Vangelis hat in der Tat sehr viel mit dem CS80 gemacht, vor allem natürlich die "Brass 1+2"-Bläsersounds (man lausche dem Intro), die auch Grundlagen für diesen wunderbaren, abgrundtief knurrenden, grollenden Bassdrone bilden. Auch das "Flute"-Preset wird sehr oft verwendet (damit fängt die Eröffnungsszene an). In der Szene am Anfang, in der Leon auf Holden trifft, hört man im Hintergrund sehr viele Ringmodulator-Klänge des CS80 sowie einige merkwürdige Effektsounds, die vermutlich auch mit ihm gemacht wurden. Am stärksten hört man den geräuschhaften CS80-Einsatz in der Szene, in der Deckard allein im Bradbury Building auf den Showdown mit Batty wartet; als Ergänzung spielt Vangelis da noch ein Rhodes 88 Mk. 1 für ein paar atonale Einwürfe. Das Solo in der Szene, in der Priss das erste Mal auftaucht, ist ebenfalls CS80 auf einem eine Oktave tiefer gestimmten Streicherteppich aus dem VP-330 plus ein paar Akzente mit dem Rhodes. Ferner benutzt Vangelis hier noch das "E-Piano + Bass"-Presetpaar aus dem CS80.
Diese weichen, breiten Streicher sind allerdings *nicht* CS80 (z. B. in der Szene, in der der Spinner mit Deckard und Gaff abhebt in Richtung Polizeirevier); diese Strings sind -- ebenso wie die Chöre -- Roland VP-330 Vocoder Plus. Ich spreche aus Erfahrung; der CS80 würde unglaublich wuchtig klingen und alles plattmachen, aber nicht diese schwirrende, summende und gleichzeitig offen klingende Komponente bieten. Die Einhorn-Szene wurde übrigens mit Musik aus dem japanischen Film "Antarctica" unterlegt, weil Scott keine Zeit hatte, noch extra Musik von Vangelis für diese kurze Szene anfertigen zu lassen (die insgesamt sowieso ziemlich zusammengeschnippelt wurde).

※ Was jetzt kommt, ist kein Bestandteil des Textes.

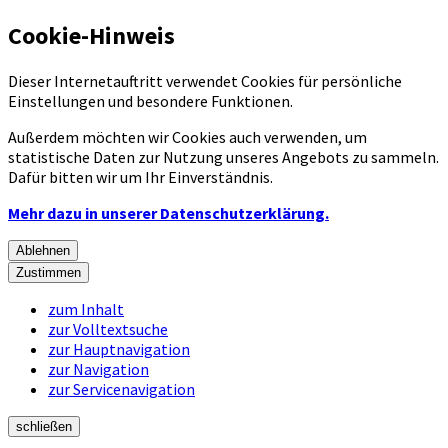
Cookie-Hinweis
Dieser Internetauftritt verwendet Cookies für persönliche
Einstellungen und besondere Funktionen.
Außerdem möchten wir Cookies auch verwenden, um
statistische Daten zur Nutzung unseres Angebots zu sammeln.
Dafür bitten wir um Ihr Einverständnis.
Mehr dazu in unserer Datenschutzerklärung.
Ablehnen
Zustimmen
zum Inhalt
zur Volltextsuche
zur Hauptnavigation
zur Navigation
zur Servicenavigation
schließen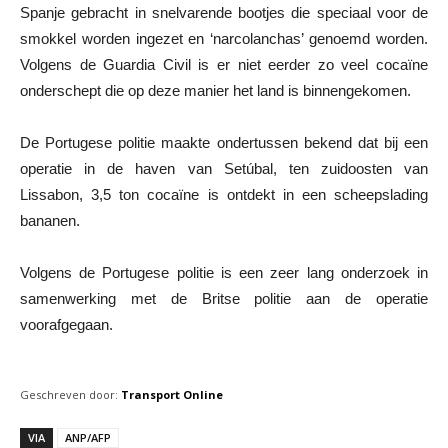
Spanje gebracht in snelvarende bootjes die speciaal voor de
smokkel worden ingezet en ‘narcolanchas’ genoemd worden.
Volgens de Guardia Civil is er niet eerder zo veel cocaïne
onderschept die op deze manier het land is binnengekomen.
De Portugese politie maakte ondertussen bekend dat bij een
operatie in de haven van Setúbal, ten zuidoosten van
Lissabon, 3,5 ton cocaïne is ontdekt in een scheepslading
bananen.
Volgens de Portugese politie is een zeer lang onderzoek in
samenwerking met de Britse politie aan de operatie
voorafgegaan.
Geschreven door:
Transport Online
VIA
ANP/AFP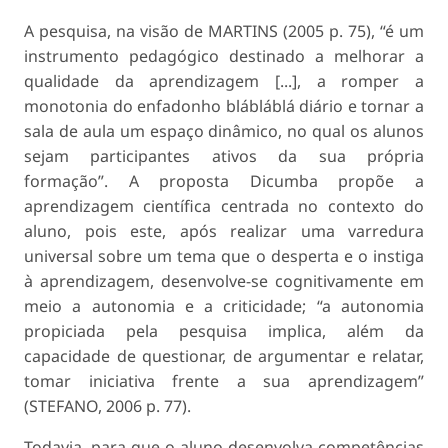
A pesquisa, na visão de MARTINS (2005 p. 75), “é um
instrumento pedagógico destinado a melhorar a
qualidade da aprendizagem [...], a romper a
monotonia do enfadonho blábláblá diário e tornar a
sala de aula um espaço dinâmico, no qual os alunos
sejam participantes ativos da sua própria
formação”. A proposta Dicumba propõe a
aprendizagem científica centrada no contexto do
aluno, pois este, após realizar uma varredura
universal sobre um tema que o desperta e o instiga
à aprendizagem, desenvolve-se cognitivamente em
meio a autonomia e a criticidade; “a autonomia
propiciada pela pesquisa implica, além da
capacidade de questionar, de argumentar e relatar,
tomar iniciativa frente a sua aprendizagem”
(STEFANO, 2006 p. 77).
Todavia, para que o aluno desenvolva competências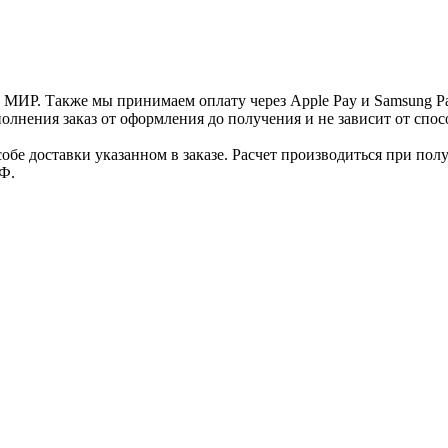
и МИР. Также мы принимаем оплату через Apple Pay и Samsung P
нения заказ от оформления до получения и не зависит от спосо
е доставки указанном в заказе. Расчет производиться при полу
Ф.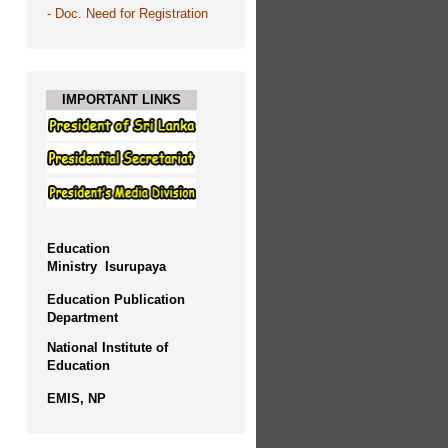
-
Doc. Need for Registration
IMPORTANT LINKS
Education
Ministry
Isurupaya
Education Publication
Department
National Institute of
Education
EMIS, NP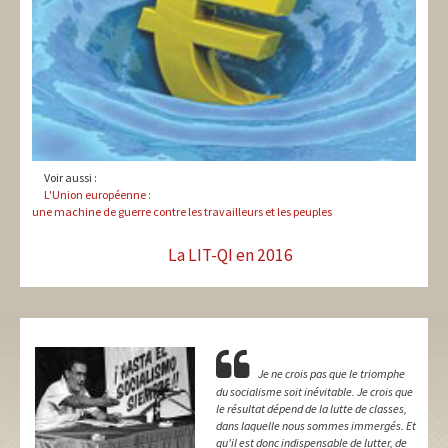
Voir aussi :
L'Union européenne :
une machine de guerre contre les travailleurs et les peuples
La LIT-QI en 2016
Je ne crois pas que le triomphe
du socialisme soit inévitable. Je crois que
le résultat dépend de la lutte de classes,
dans laquelle nous sommes immergés. Et
qu'il est donc indispensable de lutter, de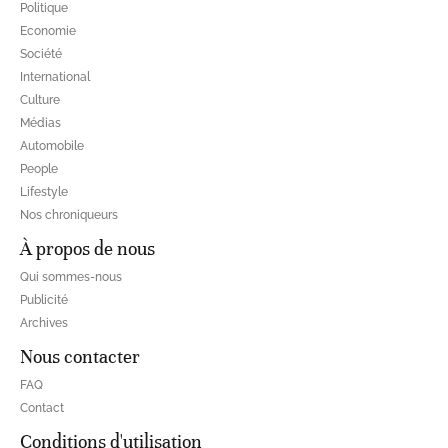
Politique
Economie
Société
International
Culture
Médias
Automobile
People
Lifestyle
Nos chroniqueurs
À propos de nous
Qui sommes-nous
Publicité
Archives
Nous contacter
FAQ
Contact
Conditions d'utilisation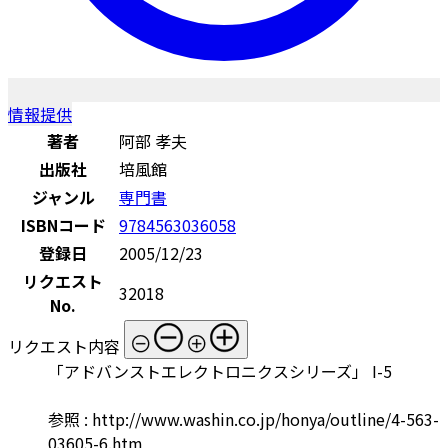
情報提供
著者
阿部 孝夫
出版社
培風館
ジャンル
専門書
ISBNコード
9784563036058
登録日
2005/12/23
リクエスト
32018
No.
リクエスト内容
「アドバンストエレクトロニクスシリーズ」 I-5
参照 : http://www.washin.co.jp/honya/outline/4-563-
03605-6.htm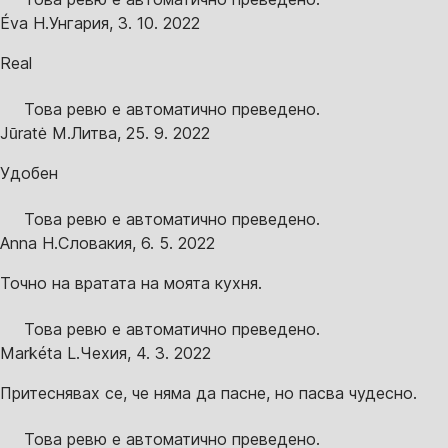
Éva H.
Унгария
,
3. 10. 2022
Real
Това ревю е автоматично преведено.
Jūratė M.
Литва
,
25. 9. 2022
Удобен
Това ревю е автоматично преведено.
Anna H.
Словакия
,
6. 5. 2022
Точно на вратата на моята кухня.
Това ревю е автоматично преведено.
Markéta L.
Чехия
,
4. 3. 2022
Притеснявах се, че няма да пасне, но пасва чудесно.
Това ревю е автоматично преведено.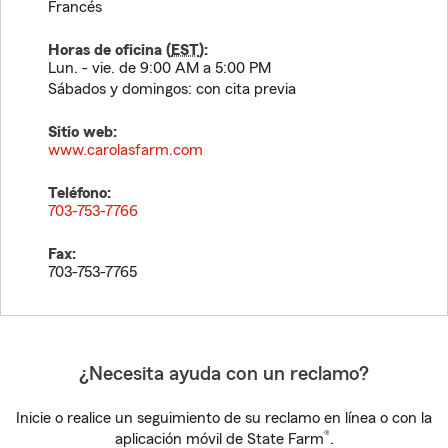
Francés
Horas de oficina (
EST
):
Lun. - vie. de 9:00 AM a 5:00 PM
Sábados y domingos: con cita previa
Sitio web:
www.carolasfarm.com
Teléfono:
703-753-7766
Fax:
703-753-7765
¿Necesita ayuda con un reclamo?
Inicie o realice un seguimiento de su reclamo en línea o con la
®
aplicación móvil de State Farm
.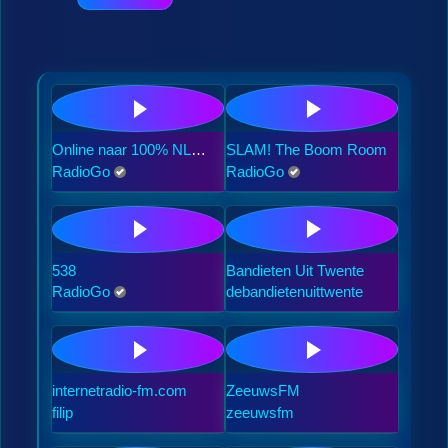
Online naar 100% NL
SLAM! The Boom Room
Puur luisteren
RadioGo
RadioGo
538
Bandieten Uit Twente
RadioGo
debandietenuittwente
internetradio-fm.com
ZeeuwsFM
filip
zeeuwsfm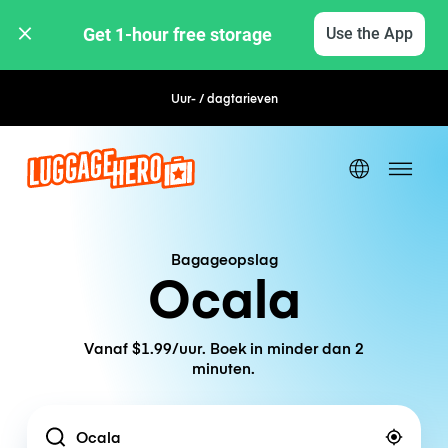
Get 1-hour free storage 
Use the App
Uur- / dagtarieven
Flexibel boeken
Bagageopslag
Ocala
Vanaf $1.99/uur. Boek in minder dan 2
minuten.
Location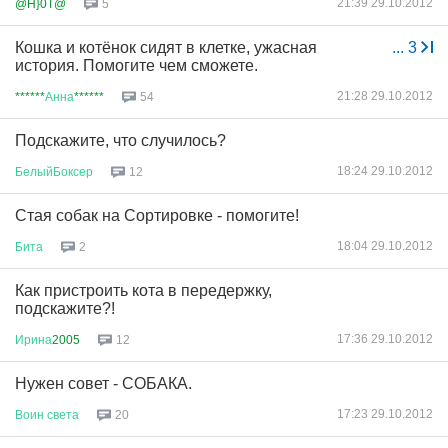
21:39 29.10.2012
@H}0T@
5
Кошка и котёнок сидят в клетке, ужасная
...
3
история. Помогите чем сможете.
21:28 29.10.2012
******
Анна
******
54
Подскажите, что случилось?
18:24 29.10.2012
БелыйБоксер
12
Стая собак на Сортировке - помогите!
18:04 29.10.2012
Бита
2
Как пристроить кота в передержку,
подскажите?!
17:36 29.10.2012
Ирина
2005
12
Нужен совет - СОБАКА.
17:23 29.10.2012
Воин
света
20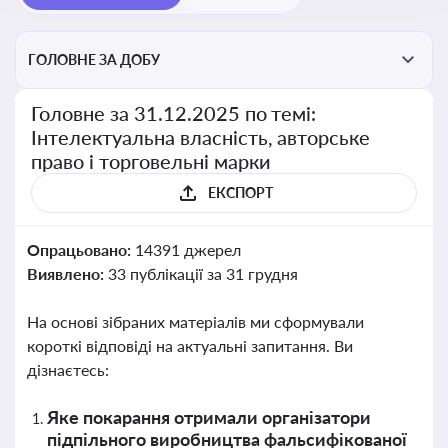
ГОЛОВНЕ ЗА ДОБУ
Головне за 31.12.2025 по темі:
Інтелектуальна власність, авторське
право і торговельні марки
ЕКСПОРТ
Опрацьовано:
14391 джерел
Виявлено:
33 публікації за 31 грудня
На основі зібраних матеріалів ми сформували
короткі відповіді на актуальні запитання. Ви
дізнаєтесь:
Яке покарання отримали організатори
підпільного виробництва фальсифікованої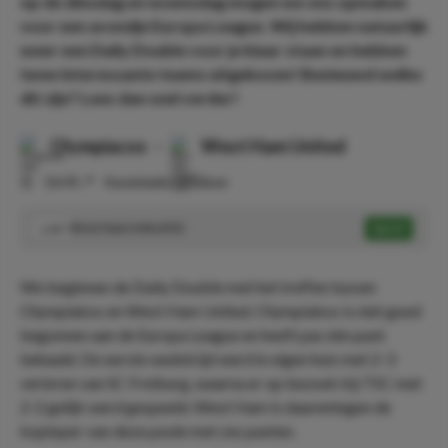
op de dinsdag en woensdag mogen we ons opmaken
voor een avondje Europa League. Wij hebben natuurlijk
weer een Daily Double voor je klaar staan en hebben
twee interessante teams uitgekozen! Benieuwd welke
dit zijn? Lees dan snel verder!
Olympiacos
-
West Ham United
⏰
16:45
📍
Karaiskakis Stadium
West Ham United X2
Speel
1.45
We beginnen de Daily Double met het treffen tussen
Olympiakos en West Ham United. Olympiakos is niet goed
begonnen aan de Europa League en heeft pas één punt
behaald. De eerste wedstrijd werd in eigen huis met 2-3
verloren van SC Freiburg, waarna er op bezoek bij TSC met
2-2 gelijk werd gespeeld. West Ham is daarentegen de
koploper van deze poule met zes punten.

Das Orchesterschlagwerk ist größtenteils echt (also die fette Pauke und die gestimmten Röhrenglocken, Chimes und Percussion-Gedengel); diese dramatischen Schläge, die wie Röhrenglocken klingen (vor allem in den SchlußSequenzen beim Showdown auf dem Dach des Bradbury), sind die Werksdiskette "Lamp Shades" vom Emulator 1 (aus dem stammt auch das Loop einer mexikanischen Band, die man im Hintergrund der Barszene bei Taffy Louis hört. Ebenfalls ein Werkssound).
In der Szene, wo Deckard zu Abdul Ben Hassan geht, spielt Vangelis diese orientalische Linie auf dem CS80 zu echten Tablas, während beim Eintritt in die Bar eine Roland CR-5000 vor sich hin rattert. Alle orientalischen Solosounds, die nicht eindeutig CS80 sind, sind Roland SH-2000. Dieses mächtige Dronestück, wo Demis Roussos wie ein Angeschossener singt, ist der absolute Gänsehautgarant, finde ich.
In der Liebesszene zwischen Rachael und Deckard hört man wieder flauschige VP-330-Streicher, Rhodes und CS80 sowie -- meine ich -- ein CP-70. Das verstimmte Klavier in der Szene, wo Priss und Batty bei J. F. Sebastian frühstücken (müßte aus "Memories of Green" von der "See you later" stammen), ist ein Bösendorfer durch eine Electric Mistress mit irgendeinem frühen Arcade-Computerspiel für die Geräuscheffekte.
In der Szene, wo Batty Tyrrell umbringt, ist wieder in der Hauptsache CS80 mit VP-330, Percussionsamples aus dem Emu 1 sowie der English Chamber Choir unter Leitung von Guy Protheroe zu hören.
Das Schlußthema ist Prophet-10 (Sequenz) mit Roland CR-5000/8000 plus einiger Sounds (Kick, Snare) aus der Linn LM-1. Melodie wird hauptsächlich auf dem VP-330 mit ein paar Ergänzungen vom CS80 gespielt.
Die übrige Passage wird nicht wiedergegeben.